Oct 28 (Reuters) – It started with a Zoom call in the first days of the pandemic.
Morrison & Foerster corporate partner Susan “Suz” Mac Cormac was speaking with two friends, Jay Banfield from the non-profit All Home, which focuses on creating economic opportunities for extremely low-income people, and Elliott Donnelley, a founder of KD Venture Partners and the White Sand Investor Group.
The trio shared a common concern, Mac Cormac said: How could small businesses in poor communities weather COVID-19 related shut-downs? And what could they do to help them?
That call led to the creation of the California Small Enterprise Task Force and eventually the California Rebuilding Fund – a $1 billion private-public loan program to support California’s smallest entrepreneurs.
Mac Cormac, who chairs MoFo’s energy and social enterprise and impact investing practices, led a core team of 17 firm lawyers in developing an innovative blended finance structure for the fund. Dozens more lawyers and staff also pitched in.
For their work, she and the firm, which to date has donated 5,300 hours of work to the effort, are Legal Action’s Pro Bono Heroes for October.
Litigators tend to dominate pro bono accolades thanks to their courtroom skills. But it took a sophisticated corporate ace (The Financial Times in 2015 named Mac Cormac the most innovative lawyer in North America) to conceive of the fund’s structure and get it up and running fast.
“It hadn’t been used before,” Mac Cormac said of the model, which leverages state guaranty funds, philanthropic funds, senior bank capital and subordinated loans from foundations and program-related investments. “We created it.”
The fund provides low-interest loans to businesses with up to 50 employees and no more than $2.5 million in gross revenue in 2019. Such micro-businesses, especially those in economically-disadvantaged areas, were not likely to benefit much (or at all) from federal assistance, the fund’s organizers feared.
“We all independently recognized that (federal aid) was not reaching small businesses in the poorest communities,” Mac Cormac said.
The California Rebuilding Fund, which by last week had funded 778 loans totaling $50 million, was designed to fill the gap.
One business owner in rural Gonzales, California used her loan to set up online booking and appointments for income tax, bookkeeping and citizenship application business. She also bought an air purifier to make in-person interactions less risky.
Another loan recipient owns three brick-and-mortar women’s shoe stores in the San Francisco Bay Area that were shuttered entirely for the first three months of the pandemic. She’s using the money to rebuild her stock and invest in marketing.
In its initial stage, the project was relatively modest. The task force, whose members also include the Berkeley Center for Law and Business at Berkeley Law School, where Mac Cormac is a lecturer, created a resource guide for business owners in English and Spanish.
Working for free, lawyers also began staffing virtual “office hours,” where small business owners could get information and ask questions.
To get the word out, task force members contacted community development financial institutions, or CDFIs – private financial institutions that were started in the 1970s to provide affordable lending to disadvantaged people and communities.
The CDFIs responded that what they really needed was capital, Mac Cormac said.
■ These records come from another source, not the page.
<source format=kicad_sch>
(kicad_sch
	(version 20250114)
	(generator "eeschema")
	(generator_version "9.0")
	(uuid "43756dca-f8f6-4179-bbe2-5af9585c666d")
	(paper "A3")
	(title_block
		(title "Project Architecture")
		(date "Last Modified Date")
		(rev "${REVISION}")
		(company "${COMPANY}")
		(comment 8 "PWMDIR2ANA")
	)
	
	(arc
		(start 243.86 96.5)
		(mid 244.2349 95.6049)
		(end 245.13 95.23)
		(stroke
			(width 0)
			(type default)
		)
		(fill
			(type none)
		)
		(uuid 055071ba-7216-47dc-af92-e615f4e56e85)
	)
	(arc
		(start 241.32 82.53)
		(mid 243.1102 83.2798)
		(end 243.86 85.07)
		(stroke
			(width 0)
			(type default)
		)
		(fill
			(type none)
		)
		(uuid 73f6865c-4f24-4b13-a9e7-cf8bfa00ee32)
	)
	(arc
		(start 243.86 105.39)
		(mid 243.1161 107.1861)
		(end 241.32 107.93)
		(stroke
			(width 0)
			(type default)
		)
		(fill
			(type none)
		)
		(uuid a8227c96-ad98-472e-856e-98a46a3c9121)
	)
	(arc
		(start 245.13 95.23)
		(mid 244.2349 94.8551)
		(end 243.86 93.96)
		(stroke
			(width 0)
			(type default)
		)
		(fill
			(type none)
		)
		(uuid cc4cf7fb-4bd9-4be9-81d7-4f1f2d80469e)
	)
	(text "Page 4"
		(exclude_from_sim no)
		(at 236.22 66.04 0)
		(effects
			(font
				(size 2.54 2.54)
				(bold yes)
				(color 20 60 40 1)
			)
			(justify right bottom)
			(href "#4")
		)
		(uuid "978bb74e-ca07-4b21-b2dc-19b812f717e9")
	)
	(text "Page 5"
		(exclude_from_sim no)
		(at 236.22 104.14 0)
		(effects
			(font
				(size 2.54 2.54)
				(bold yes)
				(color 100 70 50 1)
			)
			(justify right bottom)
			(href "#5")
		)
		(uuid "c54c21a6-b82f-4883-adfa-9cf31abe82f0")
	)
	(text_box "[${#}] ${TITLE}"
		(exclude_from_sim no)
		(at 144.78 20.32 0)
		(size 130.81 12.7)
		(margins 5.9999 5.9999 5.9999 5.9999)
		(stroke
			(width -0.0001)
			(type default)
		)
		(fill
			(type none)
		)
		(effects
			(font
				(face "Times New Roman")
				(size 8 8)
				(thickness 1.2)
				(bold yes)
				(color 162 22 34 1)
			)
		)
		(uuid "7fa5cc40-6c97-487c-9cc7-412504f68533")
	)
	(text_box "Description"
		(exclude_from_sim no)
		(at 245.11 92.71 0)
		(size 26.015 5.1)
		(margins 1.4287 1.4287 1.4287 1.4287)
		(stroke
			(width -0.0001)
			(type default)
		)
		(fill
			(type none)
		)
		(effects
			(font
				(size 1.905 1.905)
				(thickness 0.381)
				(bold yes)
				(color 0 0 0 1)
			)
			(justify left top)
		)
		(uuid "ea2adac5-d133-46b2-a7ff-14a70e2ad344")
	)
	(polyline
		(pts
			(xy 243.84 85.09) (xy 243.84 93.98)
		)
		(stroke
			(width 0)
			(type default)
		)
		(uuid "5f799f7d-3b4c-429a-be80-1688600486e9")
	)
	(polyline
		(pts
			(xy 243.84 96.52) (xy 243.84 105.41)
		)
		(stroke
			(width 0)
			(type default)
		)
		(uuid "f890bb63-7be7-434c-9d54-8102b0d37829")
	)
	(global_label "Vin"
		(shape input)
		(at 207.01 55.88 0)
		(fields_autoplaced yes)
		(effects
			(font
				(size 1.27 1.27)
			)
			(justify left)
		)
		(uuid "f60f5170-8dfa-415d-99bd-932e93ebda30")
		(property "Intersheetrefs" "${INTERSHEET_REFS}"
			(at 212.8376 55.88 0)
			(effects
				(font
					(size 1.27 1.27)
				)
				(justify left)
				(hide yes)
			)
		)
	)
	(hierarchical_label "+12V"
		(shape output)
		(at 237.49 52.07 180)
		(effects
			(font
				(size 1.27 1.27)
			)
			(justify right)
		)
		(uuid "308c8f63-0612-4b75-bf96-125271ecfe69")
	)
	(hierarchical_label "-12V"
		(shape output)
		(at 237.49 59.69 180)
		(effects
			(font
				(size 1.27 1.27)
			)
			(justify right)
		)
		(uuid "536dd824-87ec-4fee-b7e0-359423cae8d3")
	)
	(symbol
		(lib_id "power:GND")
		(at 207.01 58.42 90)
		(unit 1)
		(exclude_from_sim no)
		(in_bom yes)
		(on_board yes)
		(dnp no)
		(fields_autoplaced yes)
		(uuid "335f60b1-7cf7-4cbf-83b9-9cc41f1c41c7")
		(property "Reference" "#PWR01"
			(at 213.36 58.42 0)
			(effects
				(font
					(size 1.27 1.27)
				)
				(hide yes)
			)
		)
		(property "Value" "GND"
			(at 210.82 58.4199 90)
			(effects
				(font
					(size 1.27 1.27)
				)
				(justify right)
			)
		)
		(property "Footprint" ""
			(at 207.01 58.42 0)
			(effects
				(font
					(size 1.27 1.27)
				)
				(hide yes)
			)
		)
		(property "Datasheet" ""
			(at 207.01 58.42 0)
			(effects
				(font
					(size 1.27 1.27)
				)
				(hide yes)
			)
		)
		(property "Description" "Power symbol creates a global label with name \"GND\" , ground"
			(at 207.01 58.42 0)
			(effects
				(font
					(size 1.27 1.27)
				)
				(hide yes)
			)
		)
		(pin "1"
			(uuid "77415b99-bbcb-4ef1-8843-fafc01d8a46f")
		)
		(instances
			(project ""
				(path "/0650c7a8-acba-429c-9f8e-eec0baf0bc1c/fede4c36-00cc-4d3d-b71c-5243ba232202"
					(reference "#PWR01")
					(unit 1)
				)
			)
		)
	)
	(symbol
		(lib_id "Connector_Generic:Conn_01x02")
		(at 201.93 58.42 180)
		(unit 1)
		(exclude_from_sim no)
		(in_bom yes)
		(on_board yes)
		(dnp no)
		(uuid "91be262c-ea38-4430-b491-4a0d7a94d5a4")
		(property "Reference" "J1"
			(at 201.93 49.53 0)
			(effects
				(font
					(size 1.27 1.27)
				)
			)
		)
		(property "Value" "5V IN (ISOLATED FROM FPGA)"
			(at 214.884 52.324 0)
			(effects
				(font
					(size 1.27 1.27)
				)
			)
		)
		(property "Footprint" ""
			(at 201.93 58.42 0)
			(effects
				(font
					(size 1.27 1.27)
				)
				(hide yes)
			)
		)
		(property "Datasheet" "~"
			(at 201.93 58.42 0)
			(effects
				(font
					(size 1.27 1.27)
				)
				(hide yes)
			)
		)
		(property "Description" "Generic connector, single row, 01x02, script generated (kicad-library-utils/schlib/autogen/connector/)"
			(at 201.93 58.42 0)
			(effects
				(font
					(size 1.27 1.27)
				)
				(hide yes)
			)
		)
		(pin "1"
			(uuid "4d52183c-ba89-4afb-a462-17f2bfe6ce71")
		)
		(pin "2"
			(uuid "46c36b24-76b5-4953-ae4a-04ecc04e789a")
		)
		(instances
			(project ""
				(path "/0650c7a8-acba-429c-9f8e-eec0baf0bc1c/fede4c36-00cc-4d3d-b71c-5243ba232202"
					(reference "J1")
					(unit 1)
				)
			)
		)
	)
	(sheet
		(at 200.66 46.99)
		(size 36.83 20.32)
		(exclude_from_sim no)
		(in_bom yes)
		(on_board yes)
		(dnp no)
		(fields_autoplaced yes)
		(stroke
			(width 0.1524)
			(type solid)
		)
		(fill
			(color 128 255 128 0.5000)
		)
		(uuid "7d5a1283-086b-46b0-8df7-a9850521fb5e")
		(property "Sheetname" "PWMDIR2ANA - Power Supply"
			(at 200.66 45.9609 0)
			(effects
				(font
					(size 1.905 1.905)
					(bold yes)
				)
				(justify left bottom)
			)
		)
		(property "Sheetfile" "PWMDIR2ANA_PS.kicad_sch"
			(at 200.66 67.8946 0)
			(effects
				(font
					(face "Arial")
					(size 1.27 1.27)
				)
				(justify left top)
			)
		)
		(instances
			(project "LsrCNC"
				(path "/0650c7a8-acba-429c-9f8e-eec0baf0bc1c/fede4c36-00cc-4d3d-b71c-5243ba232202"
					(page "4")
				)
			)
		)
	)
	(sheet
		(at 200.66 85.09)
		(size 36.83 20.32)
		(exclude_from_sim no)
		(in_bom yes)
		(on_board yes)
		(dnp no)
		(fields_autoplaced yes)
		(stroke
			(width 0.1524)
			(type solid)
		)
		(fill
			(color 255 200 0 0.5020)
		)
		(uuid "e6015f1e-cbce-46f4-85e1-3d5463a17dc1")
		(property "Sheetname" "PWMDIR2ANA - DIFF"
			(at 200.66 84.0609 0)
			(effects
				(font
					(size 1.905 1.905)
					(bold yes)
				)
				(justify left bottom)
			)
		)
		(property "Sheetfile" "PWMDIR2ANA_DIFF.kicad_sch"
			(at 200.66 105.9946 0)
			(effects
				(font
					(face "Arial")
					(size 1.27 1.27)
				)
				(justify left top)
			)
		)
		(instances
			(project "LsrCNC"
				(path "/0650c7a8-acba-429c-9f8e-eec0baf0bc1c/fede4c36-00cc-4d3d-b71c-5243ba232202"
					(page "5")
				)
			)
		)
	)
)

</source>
These institutions “used to get 60 (loan) applications in a week, and were now getting 600 a day.”
But she saw drawbacks to the conventional approach. If capital came from “a fund where people make money from money, you have a lot of compliance costs,” she explained. And if the underlying loans were bundled and sold, “the financial institutions then have direct recourse against the small businesses.” (Also, she added, “Anyone remember 2008?”)
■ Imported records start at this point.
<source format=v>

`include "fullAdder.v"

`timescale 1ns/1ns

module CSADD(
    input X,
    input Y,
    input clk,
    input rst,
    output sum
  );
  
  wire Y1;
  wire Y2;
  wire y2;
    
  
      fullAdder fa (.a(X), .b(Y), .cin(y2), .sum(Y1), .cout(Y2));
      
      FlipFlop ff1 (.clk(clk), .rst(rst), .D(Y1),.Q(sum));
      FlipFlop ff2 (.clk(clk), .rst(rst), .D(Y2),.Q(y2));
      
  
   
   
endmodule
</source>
The solution was to form a public benefit limited liability company owned by Kiva, a San Francisco-based nonprofit founded in 2005, to “manage and deploy money very, very efficiently and at a very, very low cost,” she said.
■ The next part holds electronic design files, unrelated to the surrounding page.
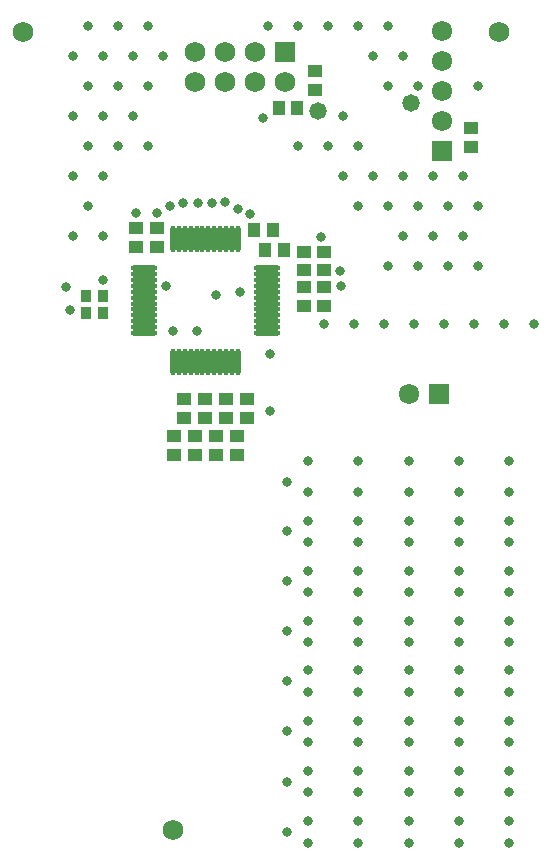
<source format=gbs>
G04*
G04 #@! TF.GenerationSoftware,Altium Limited,Altium Designer,20.0.14 (345)*
G04*
G04 Layer_Color=16711935*
%FSLAX25Y25*%
%MOIN*%
G70*
G01*
G75*
%ADD16R,0.03950X0.04737*%
%ADD18R,0.04737X0.04343*%
%ADD22C,0.05800*%
%ADD23C,0.06800*%
%ADD24C,0.06902*%
%ADD25R,0.06902X0.06902*%
%ADD26C,0.06784*%
%ADD27R,0.06784X0.06784*%
%ADD28R,0.06784X0.06784*%
%ADD29C,0.03200*%
%ADD58R,0.03556X0.04343*%
%ADD59R,0.04343X0.04737*%
%ADD60O,0.01981X0.08871*%
%ADD61O,0.08871X0.01981*%
D16*
X102953Y-37000D02*
D03*
X97047D02*
D03*
D18*
X161000Y-43850D02*
D03*
Y-50150D02*
D03*
X86500Y-140410D02*
D03*
Y-134111D02*
D03*
X76000Y-146500D02*
D03*
Y-152799D02*
D03*
X105500Y-84911D02*
D03*
Y-91211D02*
D03*
Y-96611D02*
D03*
Y-102910D02*
D03*
X112000Y-96611D02*
D03*
Y-102910D02*
D03*
X56500Y-83411D02*
D03*
Y-77111D02*
D03*
X109000Y-31150D02*
D03*
Y-24850D02*
D03*
X112000Y-91211D02*
D03*
Y-84911D02*
D03*
X49500Y-77111D02*
D03*
Y-83411D02*
D03*
X79500Y-134111D02*
D03*
Y-140410D02*
D03*
X83000Y-146500D02*
D03*
Y-152799D02*
D03*
X72500Y-134111D02*
D03*
Y-140410D02*
D03*
X69000Y-146500D02*
D03*
Y-152799D02*
D03*
X65500Y-134111D02*
D03*
Y-140410D02*
D03*
X62000Y-152799D02*
D03*
X62000Y-146500D02*
D03*
D22*
X141000Y-35500D02*
D03*
X110118Y-38202D02*
D03*
D23*
X170200Y-11800D02*
D03*
X61800Y-277700D02*
D03*
X11800Y-11800D02*
D03*
D24*
X69000Y-28500D02*
D03*
Y-18500D02*
D03*
X79000Y-28500D02*
D03*
X89000D02*
D03*
X79000Y-18500D02*
D03*
X89000D02*
D03*
X99000Y-28500D02*
D03*
D25*
Y-18500D02*
D03*
D26*
X140500Y-132261D02*
D03*
X151500Y-11261D02*
D03*
Y-21261D02*
D03*
Y-31261D02*
D03*
Y-41261D02*
D03*
D27*
X150500Y-132261D02*
D03*
D28*
X151500Y-51261D02*
D03*
D29*
X112000Y-109000D02*
D03*
X49500Y-72000D02*
D03*
X84000Y-98500D02*
D03*
X56500Y-72000D02*
D03*
X76000Y-99500D02*
D03*
X138500Y-79761D02*
D03*
X143500Y-89761D02*
D03*
X133500D02*
D03*
X158500Y-79761D02*
D03*
X163500Y-89761D02*
D03*
X148500Y-79761D02*
D03*
X153500Y-89761D02*
D03*
X91732Y-40468D02*
D03*
X163500Y-29761D02*
D03*
X158500Y-59761D02*
D03*
X163500Y-69761D02*
D03*
X148500Y-59761D02*
D03*
X153500Y-69761D02*
D03*
X138500Y-19761D02*
D03*
X143500Y-29761D02*
D03*
X138500Y-59761D02*
D03*
X143500Y-69761D02*
D03*
X133500Y-9761D02*
D03*
X128500Y-19761D02*
D03*
X133500Y-29761D02*
D03*
X128500Y-59761D02*
D03*
X133500Y-69761D02*
D03*
X123500Y-9761D02*
D03*
X118500Y-39761D02*
D03*
X123500Y-49761D02*
D03*
X118500Y-59761D02*
D03*
X123500Y-69761D02*
D03*
X113500Y-9761D02*
D03*
Y-49761D02*
D03*
X103500Y-9761D02*
D03*
Y-49761D02*
D03*
X93500Y-9761D02*
D03*
X58500Y-19761D02*
D03*
X53500Y-9761D02*
D03*
X48500Y-19761D02*
D03*
X53500Y-29761D02*
D03*
X48500Y-39761D02*
D03*
X53500Y-49761D02*
D03*
X43500Y-9761D02*
D03*
X38500Y-19761D02*
D03*
X43500Y-29761D02*
D03*
X38500Y-39761D02*
D03*
X43500Y-49761D02*
D03*
X38500Y-59761D02*
D03*
Y-79761D02*
D03*
X33500Y-9761D02*
D03*
X28500Y-19761D02*
D03*
X33500Y-29761D02*
D03*
X28500Y-39761D02*
D03*
X33500Y-49761D02*
D03*
X28500Y-59761D02*
D03*
X33500Y-69761D02*
D03*
X28500Y-79761D02*
D03*
X74700Y-68600D02*
D03*
X78900Y-68500D02*
D03*
X61762Y-111500D02*
D03*
X70000Y-68700D02*
D03*
X182000Y-109000D02*
D03*
X172000D02*
D03*
X162000D02*
D03*
X152000D02*
D03*
X142000D02*
D03*
X132000D02*
D03*
X122000D02*
D03*
X65076Y-68824D02*
D03*
X60800Y-69900D02*
D03*
X83200Y-70900D02*
D03*
X111000Y-80000D02*
D03*
X94000Y-119000D02*
D03*
Y-138000D02*
D03*
X117613Y-96261D02*
D03*
X117500Y-91261D02*
D03*
X27500Y-104261D02*
D03*
X26000Y-96761D02*
D03*
X38500Y-94261D02*
D03*
X87500Y-72261D02*
D03*
X69755Y-111500D02*
D03*
X59200Y-96544D02*
D03*
X106783Y-248497D02*
D03*
X99783Y-261575D02*
D03*
Y-194834D02*
D03*
Y-211460D02*
D03*
X106783Y-165210D02*
D03*
X123488D02*
D03*
X173602D02*
D03*
X156898D02*
D03*
X140193D02*
D03*
X123489Y-154895D02*
D03*
X173603D02*
D03*
X156899D02*
D03*
X140194D02*
D03*
X106784D02*
D03*
X140194Y-224536D02*
D03*
X156899D02*
D03*
X173603D02*
D03*
X173602Y-215088D02*
D03*
X99783Y-161583D02*
D03*
X156899Y-174659D02*
D03*
X106784D02*
D03*
X123489D02*
D03*
X140194D02*
D03*
X173603D02*
D03*
X106783Y-181836D02*
D03*
X123488D02*
D03*
X173602D02*
D03*
X156898D02*
D03*
X140193D02*
D03*
X99783Y-178208D02*
D03*
X156899Y-191285D02*
D03*
X106784D02*
D03*
X123489D02*
D03*
X140194D02*
D03*
X173603D02*
D03*
X106783Y-198462D02*
D03*
X123488D02*
D03*
X173602D02*
D03*
X156898D02*
D03*
X140193D02*
D03*
X156899Y-207910D02*
D03*
X106784D02*
D03*
X123489D02*
D03*
X140194D02*
D03*
X173603D02*
D03*
X123488Y-215088D02*
D03*
X156898D02*
D03*
X140193D02*
D03*
X106784Y-224536D02*
D03*
X173602Y-231792D02*
D03*
X156898D02*
D03*
X140193D02*
D03*
X123489Y-224536D02*
D03*
X123488Y-231792D02*
D03*
X173603Y-241241D02*
D03*
X173602Y-248497D02*
D03*
X156899Y-241241D02*
D03*
X156898Y-248497D02*
D03*
X140193D02*
D03*
X123489Y-241241D02*
D03*
X123488Y-248497D02*
D03*
X106784Y-241241D02*
D03*
X173603Y-257946D02*
D03*
X173602Y-265202D02*
D03*
X156899Y-257946D02*
D03*
X156898Y-265202D02*
D03*
X140194Y-257946D02*
D03*
X140193Y-265202D02*
D03*
X123489Y-257946D02*
D03*
X123488Y-265202D02*
D03*
X106783D02*
D03*
X106784Y-257946D02*
D03*
X173603Y-274651D02*
D03*
X173602Y-281907D02*
D03*
X156899Y-274651D02*
D03*
X156898Y-281907D02*
D03*
X140194Y-274651D02*
D03*
X140193Y-281907D02*
D03*
X123489Y-274651D02*
D03*
X123488Y-281907D02*
D03*
X106783D02*
D03*
X106784Y-274651D02*
D03*
X140194Y-241241D02*
D03*
X106783Y-231792D02*
D03*
X99783Y-228165D02*
D03*
Y-244870D02*
D03*
Y-278279D02*
D03*
X106783Y-215088D02*
D03*
D58*
X38256Y-99761D02*
D03*
X32744D02*
D03*
X38256Y-105261D02*
D03*
X32744D02*
D03*
D59*
X88850Y-77761D02*
D03*
X95150D02*
D03*
X98650Y-84261D02*
D03*
X92350D02*
D03*
D60*
X83327Y-121832D02*
D03*
X81358D02*
D03*
X79390D02*
D03*
X77421D02*
D03*
X75453D02*
D03*
X73484D02*
D03*
X71516D02*
D03*
X69547D02*
D03*
X67579D02*
D03*
X65610D02*
D03*
X63642D02*
D03*
X61673D02*
D03*
Y-80690D02*
D03*
X63642D02*
D03*
X65610D02*
D03*
X67579D02*
D03*
X69547D02*
D03*
X71516D02*
D03*
X73484D02*
D03*
X75453D02*
D03*
X77421D02*
D03*
X79390D02*
D03*
X81358D02*
D03*
X83327D02*
D03*
D61*
X51929Y-112088D02*
D03*
Y-110119D02*
D03*
Y-108151D02*
D03*
Y-106182D02*
D03*
Y-104214D02*
D03*
Y-102245D02*
D03*
Y-100277D02*
D03*
Y-98308D02*
D03*
Y-96340D02*
D03*
Y-94371D02*
D03*
Y-92403D02*
D03*
Y-90434D02*
D03*
X93071D02*
D03*
Y-92403D02*
D03*
Y-94371D02*
D03*
Y-96340D02*
D03*
Y-98308D02*
D03*
Y-100277D02*
D03*
Y-102245D02*
D03*
Y-104214D02*
D03*
Y-106182D02*
D03*
Y-108151D02*
D03*
Y-110119D02*
D03*
Y-112088D02*
D03*
M02*

</source>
Using a third-party nonprofit as the fund manager allows for donations and program-related investments. The platform “is designed to take on whatever capital is available,” Mac Cormac said.
It also brings loans off the balance sheet for CDFIs, easing “a major limiting factor in their ability to scale,” according to MoFo.
The project has been a substantial time commitment for Mac Cormac, who has led some of the highest-profile late-stage investments in recent years, including SoftBank Group’s $7.7 billion investment in Uber.
But she values the pro bono work. “When you’re lucky enough to have education and opportunity,” she said, “you have an obligation to pay it back.”
In addition to Mac Cormac, the MoFo team advising the loan fund was led by corporate partner David Lynn; finance partner Mark Wojciechowski, senior counsel Joe Gabai, and of counsel Kelley Howes; tax partner Tony Carbone and of counsel Linda Arnsbarger; and associates Jesse Finfrock, Maureen Linch, Aisulu Masylkanova, Olga Terets, Michael Santos, John Tawadrous, and Jeff Xu.